È Maria Fiorentino, Responsabile Settore Autobus di Federauto, l’Associazione Nazionale dei Concessionari, a lanciare l’allarme sul futuro del parco mezzi italiano destinato al trasporto pubblico locale: «I concessionari italiani manifestano le loro preoccupazioni per il progressivo assottigliamento delle risorse disponibili per il rinnovo del parco autobus in servizio Tpl, all’indomani del virtuoso periodo dei finanziamenti Pnrr che hanno consentito una riduzione tangibile dell’età media del parco circolante, specie per i bus urbani e suburbani».

«Noi dealer abbiamo il polso del mercato e stiamo registrando una lenta ma progressiva tendenza da parte delle aziende Tpl a ridimensionare i progetti di investimento per il rinnovo del parco autobus. Stiamo tornando a capienze finanziarie di un paio di centinaia di milioni all’anno, che sono le risorse in coda al Piano Strategico Nazionale Mobilità Sostenibile, le cui origini risalgono a cinque governi fa, si tratta di risorse non sufficienti per continuare il processo di riduzione dell’anzianità media del parco, che ora rischia una nuova inversione di tendenza in senso inverso, ossia in direzione di una nuova fase di invecchiamento», ha aggiunto Fiorentino.

«In campo abbiamo solamente i due recenti Decreti Direttoriali del 2025 (ndr. DD. n.152 di maggio 2025 e DD. 445 di dicembre 2025) che regolano i fondi del quinquennio 2024-28 del Psnms differenziati in base agli Enti Locali che gestiscono gli stanziamenti, che cubano circa 1,3 milioni di euro in 5 anni, di cui una buona parte sono stati già impegnati. Questi finanziamenti sono riservati esclusivamente all’acquisto di autobus elettrici, a idrogeno e a metano/biometano. Tuttavia, l’elettrico e l’idrogeno presentano costi unitari significativamente più elevati, soprattutto se rapportati alla capacità di trasporto e considerando gli investimenti infrastrutturali necessari, oltre a garantire percorrenze inferiori rispetto alle alimentazioni convenzionali. Ne deriva che, a parità di risorse, il numero di autobus acquistabili è inferiore a quello dei mezzi da sostituire: in alcuni casi servirebbero fino a 1,5 autobus elettrici per rimpiazzarne uno tradizionale», si legge ancora nella lettera di Federauto Bus.

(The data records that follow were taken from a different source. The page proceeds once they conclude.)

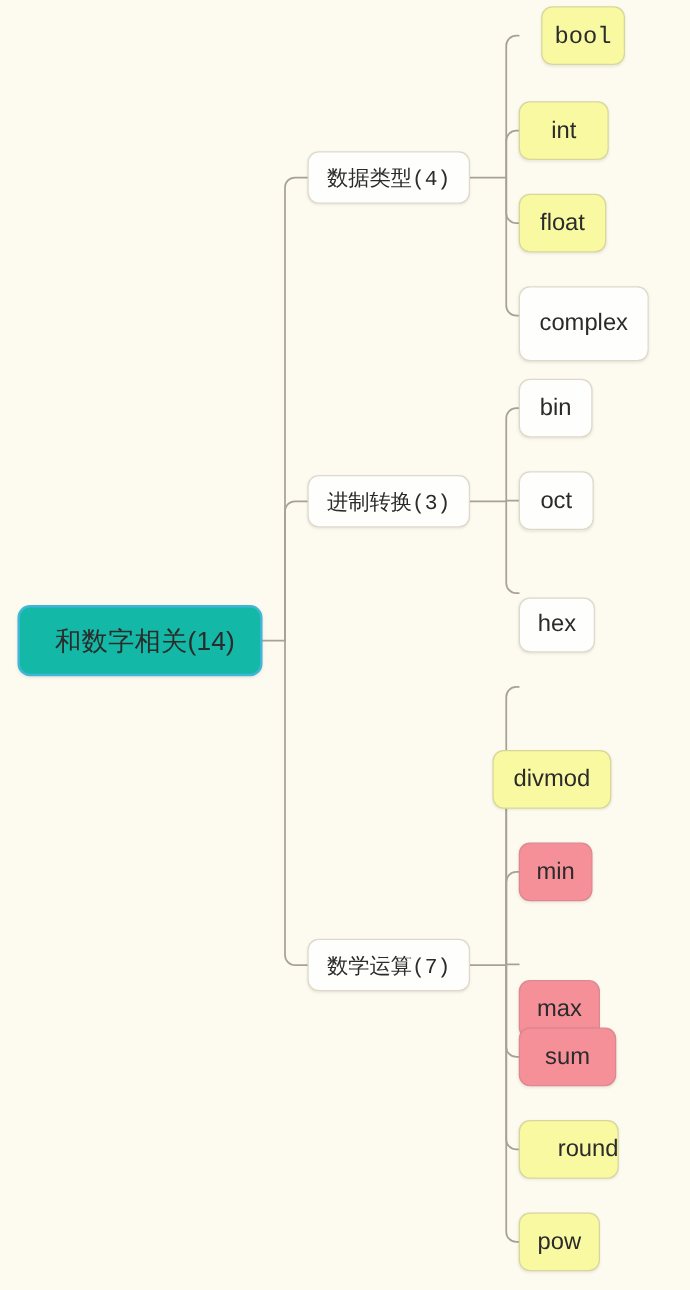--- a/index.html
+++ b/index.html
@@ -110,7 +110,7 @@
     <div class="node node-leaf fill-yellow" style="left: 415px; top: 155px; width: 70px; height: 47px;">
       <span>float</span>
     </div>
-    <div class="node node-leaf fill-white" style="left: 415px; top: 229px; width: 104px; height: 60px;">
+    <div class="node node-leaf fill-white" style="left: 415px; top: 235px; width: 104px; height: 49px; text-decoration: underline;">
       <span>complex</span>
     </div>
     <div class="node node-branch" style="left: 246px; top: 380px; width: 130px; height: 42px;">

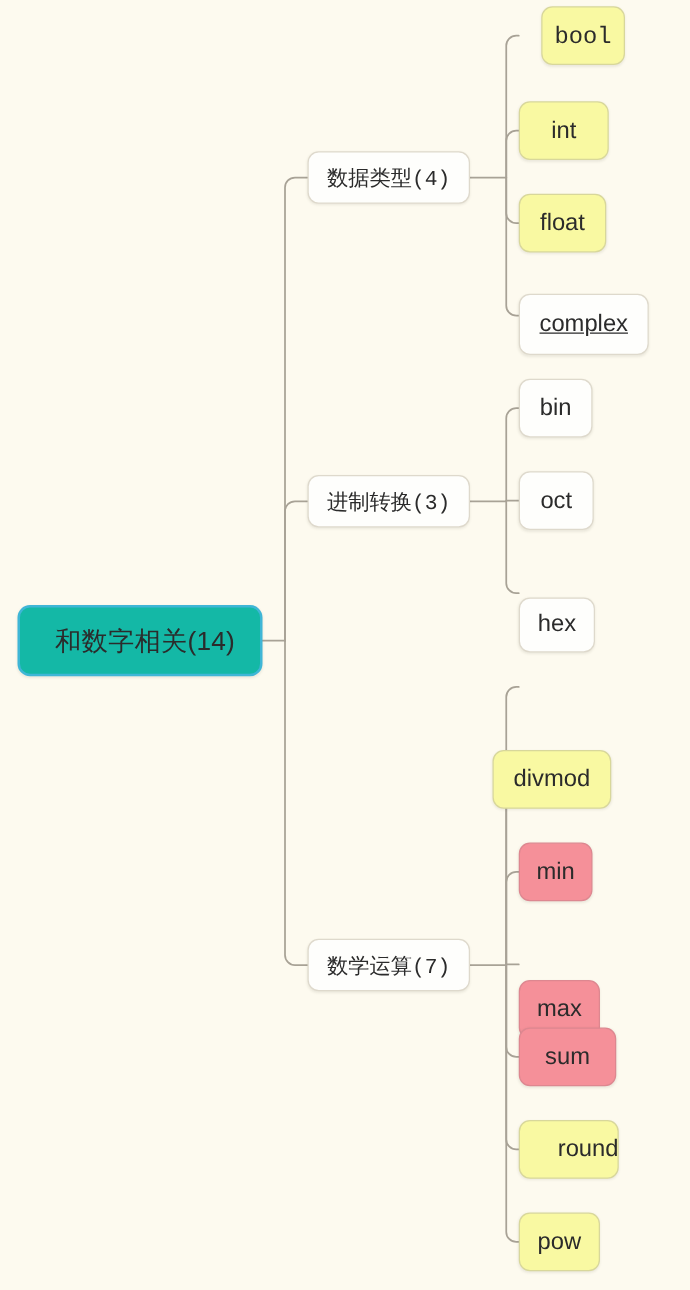--- a/index.html
+++ b/index.html
@@ -122,7 +122,7 @@
     <div class="node node-leaf fill-white" style="left: 415px; top: 377px; width: 60px; height: 47px;">
       <span>oct</span>
     </div>
-    <div class="node node-leaf fill-white" style="left: 415px; top: 451px; width: 61px; height: 44px; margin-top: 27px;">
+    <div class="node node-leaf fill-white" style="left: 415px; top: 451px; width: 61px; height: 44px;">
       <span>hex</span>
     </div>
     <div class="node node-branch" style="left: 246px; top: 751px; width: 130px; height: 42px;">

«Il metano e il biometano rappresentano certamente una valida alternativa – conclude Fiorentino – purtroppo a volte la loro applicabilità è condizionata dalla reale disponibilità delle infrastrutture sul territorio. È indispensabile prefigurare per tempo un nuovo strumento di finanziamento per il rinnovo del parco autobus, costante negli anni, che vada ad affiancare ciò che resta del Psnms e che sia pienamente coerente con il principio di neutralità tecnologica».